Could you find every line in the records below that contains the word "inputs" and copy it?

Saved entries
____________

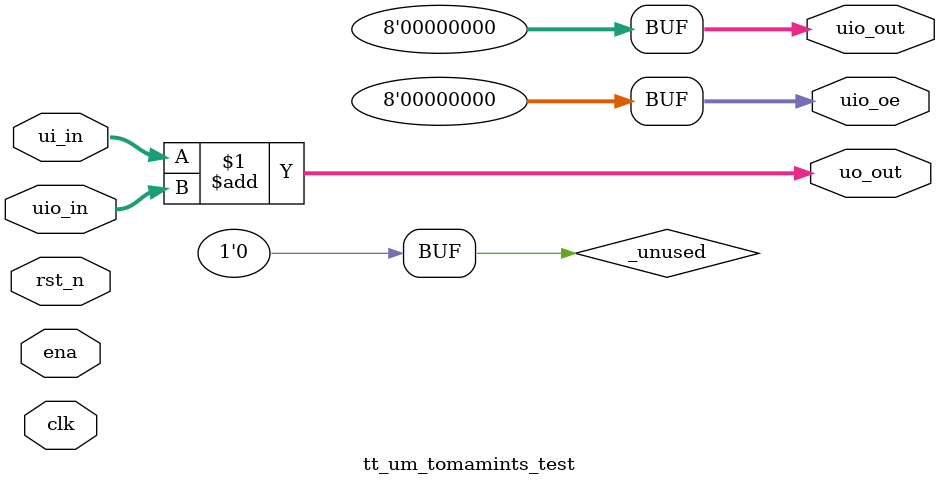
<source format=v>
/*
 * Copyright (c) 2024 Your Name
 * SPDX-License-Identifier: Apache-2.0
 */

`default_nettype none

module tt_um_tomamints_test (
    input  wire [7:0] ui_in,    // Dedicated inputs
    output wire [7:0] uo_out,   // Dedicated outputs
    input  wire [7:0] uio_in,   // IOs: Input path
    output wire [7:0] uio_out,  // IOs: Output path
    output wire [7:0] uio_oe,   // IOs: Enable path (active high: 0=input, 1=output)
    input  wire       ena,      // always 1 when the design is powered, so you can ignore it
    input  wire       clk,      // clock
    input  wire       rst_n     // reset_n - low to reset
);

  // All output pins must be assigned. If not used, assign to 0.
  assign uo_out  = ui_in + uio_in;  // Example: ou_out is the sum of ui_in and uio_in
  assign uio_out = 0;
  assign uio_oe  = 0;

  // List all unused inputs to prevent warnings
  wire _unused = &{ena, clk, rst_n, 1'b0};

endmodule

</source>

____________

RESPONSE TO THE EXERCISE
    input  wire [7:0] ui_in,    // Dedicated inputs
  // List all unused inputs to prevent warnings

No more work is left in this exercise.